### ASSIGNMENT 1
In the passage on short sales, what is another name for a short sale?
### ASSIGNMENT 2
List every action the passage on short sales recommends that property owners take.
### ASSIGNMENT 3
Reproduce word for word the part of the passage on short sales between "In addition to" and "of their money.", inclusive.

### SELECTED EXTRACT
----
In addition to defending the foreclosure lawsuit, property owners should seek a modification of the mortgage or, when a modification is not viable, short sale of the property before the foreclosure sale takes place.  A short sale, also called a short payoff, occurs when a mortgage lender, usually a nationally chartered bank, accepts less than the actual mortgage balance due in order to avoid taking title to the property through foreclosure – essentially taking on the responsibility of selling the property along with the negative affect it has on their balance sheets.  Through a short sale, lenders avoid carrying costs and maintenance fees while receiving a substantial portion of their money.

Although the procedure to complete a short sale is complicated and time-consuming, a short sale benefits the property owner as well. The property owner is not allowed to receive any money at closing, but they do escape, in most cases, the remaining loan payments (in other words, the deficiency, which a deed-in-lieu of foreclosure or a foreclosure judgment does not avoid) and also reduce the extent of the damage made to their credit (although a short sale still harms one’s credit score).  While the lender will issue a 1099-S to the property owner for the portion of the loan that has been forgiven, the Internal Revenue Service considers this a non-taxable event when the property is homestead.  This is not necessarily the case with investment or commercial property.  The property owner may still avoid taxation when a 1099-S is issued on non-homestead property by being deemed “insolvent.”  Regardless of the circumstances, it is highly recommended that one seek the advice of a Certified Public Accountant regarding tax liability before commencing with a short sale.
----
### SUPPLIED ENTRIES

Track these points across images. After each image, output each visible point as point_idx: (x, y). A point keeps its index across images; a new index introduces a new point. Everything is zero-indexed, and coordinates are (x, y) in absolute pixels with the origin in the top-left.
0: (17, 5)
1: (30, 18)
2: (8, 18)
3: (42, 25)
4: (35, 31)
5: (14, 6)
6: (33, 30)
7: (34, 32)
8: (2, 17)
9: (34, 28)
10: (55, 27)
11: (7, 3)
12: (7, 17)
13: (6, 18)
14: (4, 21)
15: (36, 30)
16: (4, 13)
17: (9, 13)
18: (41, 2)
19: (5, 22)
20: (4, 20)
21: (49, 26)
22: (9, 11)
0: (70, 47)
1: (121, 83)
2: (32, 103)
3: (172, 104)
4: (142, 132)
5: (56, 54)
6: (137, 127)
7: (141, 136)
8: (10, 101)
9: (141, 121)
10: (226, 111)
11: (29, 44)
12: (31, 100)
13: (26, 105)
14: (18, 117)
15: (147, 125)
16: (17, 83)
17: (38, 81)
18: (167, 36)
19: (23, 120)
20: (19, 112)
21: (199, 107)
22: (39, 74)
----
### WORKED SOLUTION 1
A short payoff.

### WORKED SOLUTION 2
- Defend the foreclosure lawsuit.
- Seek a modification of the mortgage.
- Pursue a short sale of the property before the foreclosure sale when a modification is not viable.
- Seek the advice of a Certified Public Accountant about tax liability before starting a short sale.

### WORKED SOLUTION 3
In addition to defending the foreclosure lawsuit, property owners should seek a modification of the mortgage or, when a modification is not viable, short sale of the property before the foreclosure sale takes place.  A short sale, also called a short payoff, occurs when a mortgage lender, usually a nationally chartered bank, accepts less than the actual mortgage balance due in order to avoid taking title to the property through foreclosure – essentially taking on the responsibility of selling the property along with the negative affect it has on their balance sheets.  Through a short sale, lenders avoid carrying costs and maintenance fees while receiving a substantial portion of their money.